さて、そんなラスベガスの、空港寄りの葬祭総合施設であるPalm Cemetery & Funeral(アメリカでは、墓地に葬斎場や納骨堂もある)を訪れた。時はクリスマスシーズン。1980年代後半にも、ニューヨークのウッドローンセメタリーを訪れ、霊廟形式の室内墓地に、クリスマスカードやポインセチアの花々を見て、キリスト教徒の墓地は復活を待つべき場所であり、死者も生者のように扱うことは知っていた。
しかし、ラスベガス郊外のメモリアルパーク式(墓碑を建立せず、石やブロンズのフットマーカー、碑板のみの芝生墓地)の墓地には、所々に可愛らしいクリスマスツリーが植えられており、オーナメント(飾り)も美しく、所によってはイルミネーションまで行われていた。
父や母、夫や妻、娘や息子のために、家族で過ごすホームクリスマスのツリーのデコレーションが、何と墓地にまであった。風車が飾られ、「魂ある愛する人々」は、死者であっても、正に「家族」なのだ。クリスマスカードが生者に対して同様に死者にも捧げられていた。
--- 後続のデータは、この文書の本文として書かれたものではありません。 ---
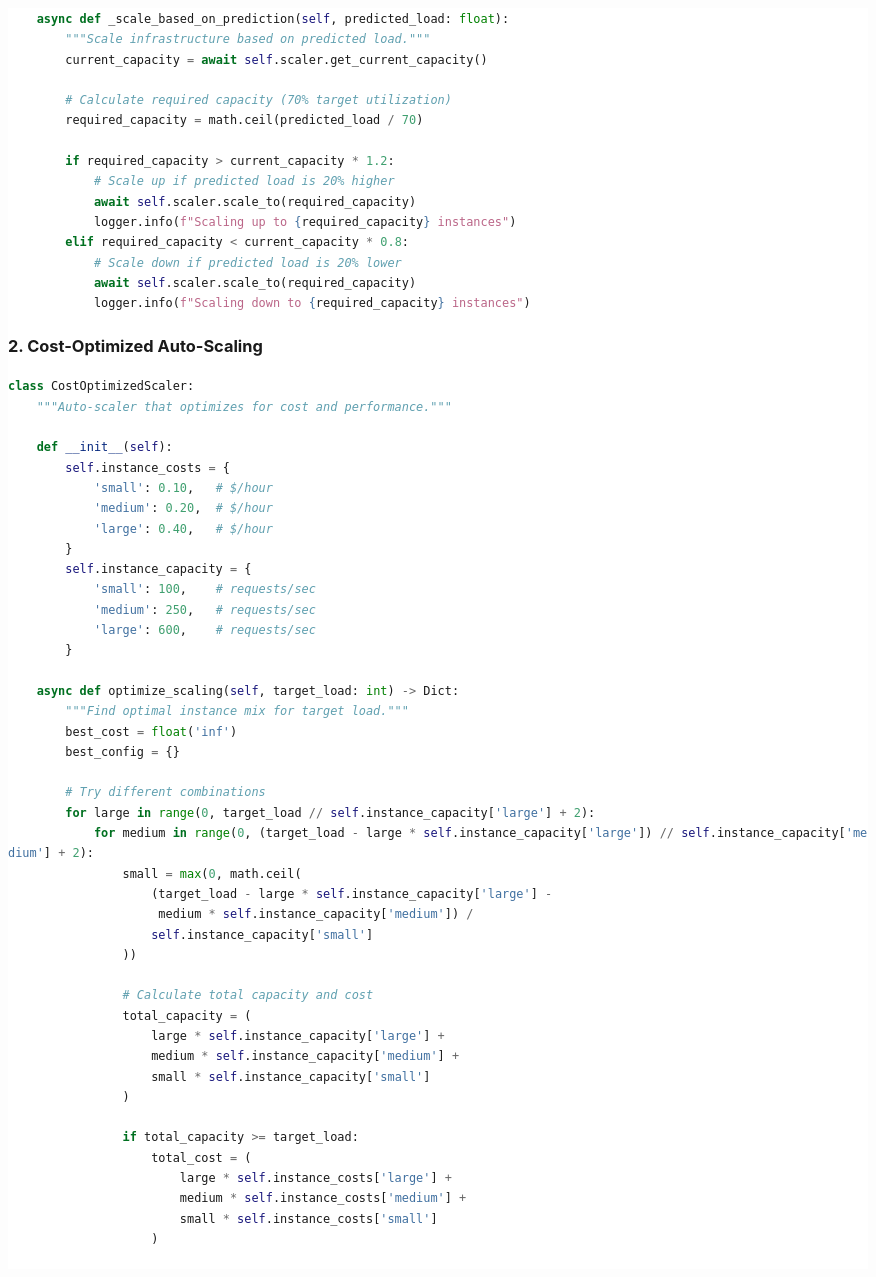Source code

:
 ```python
    async def _scale_based_on_prediction(self, predicted_load: float):
        """Scale infrastructure based on predicted load."""
        current_capacity = await self.scaler.get_current_capacity()
        
        # Calculate required capacity (70% target utilization)
        required_capacity = math.ceil(predicted_load / 70)
        
        if required_capacity > current_capacity * 1.2:
            # Scale up if predicted load is 20% higher
            await self.scaler.scale_to(required_capacity)
            logger.info(f"Scaling up to {required_capacity} instances")
        elif required_capacity < current_capacity * 0.8:
            # Scale down if predicted load is 20% lower
            await self.scaler.scale_to(required_capacity)
            logger.info(f"Scaling down to {required_capacity} instances")
```

### 2. Cost-Optimized Auto-Scaling
```python
class CostOptimizedScaler:
    """Auto-scaler that optimizes for cost and performance."""
    
    def __init__(self):
        self.instance_costs = {
            'small': 0.10,   # $/hour
            'medium': 0.20,  # $/hour
            'large': 0.40,   # $/hour
        }
        self.instance_capacity = {
            'small': 100,    # requests/sec
            'medium': 250,   # requests/sec
            'large': 600,    # requests/sec
        }
    
    async def optimize_scaling(self, target_load: int) -> Dict:
        """Find optimal instance mix for target load."""
        best_cost = float('inf')
        best_config = {}
        
        # Try different combinations
        for large in range(0, target_load // self.instance_capacity['large'] + 2):
            for medium in range(0, (target_load - large * self.instance_capacity['large']) // self.instance_capacity['medium'] + 2):
                small = max(0, math.ceil(
                    (target_load - large * self.instance_capacity['large'] - 
                     medium * self.instance_capacity['medium']) / 
                    self.instance_capacity['small']
                ))
                
                # Calculate total capacity and cost
                total_capacity = (
                    large * self.instance_capacity['large'] +
                    medium * self.instance_capacity['medium'] +
                    small * self.instance_capacity['small']
                )
                
                if total_capacity >= target_load:
                    total_cost = (
                        large * self.instance_costs['large'] +
                        medium * self.instance_costs['medium'] +
                        small * self.instance_costs['small']
                    )
                    
```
一生懸命、芝生にツリーを立てている親子や子供達の表情には、「笑顔」さえ浮かんでいた。
色とりどりのクリスマスカラーの飾りが今街中にあふれている。2009年のクリスマスに公開される、ディケンズ作の「クリスマスキャロル」にあるように、お金では家族も愛も買えはしないと感じた。日本のお正月の墓参に通じる異文化だ。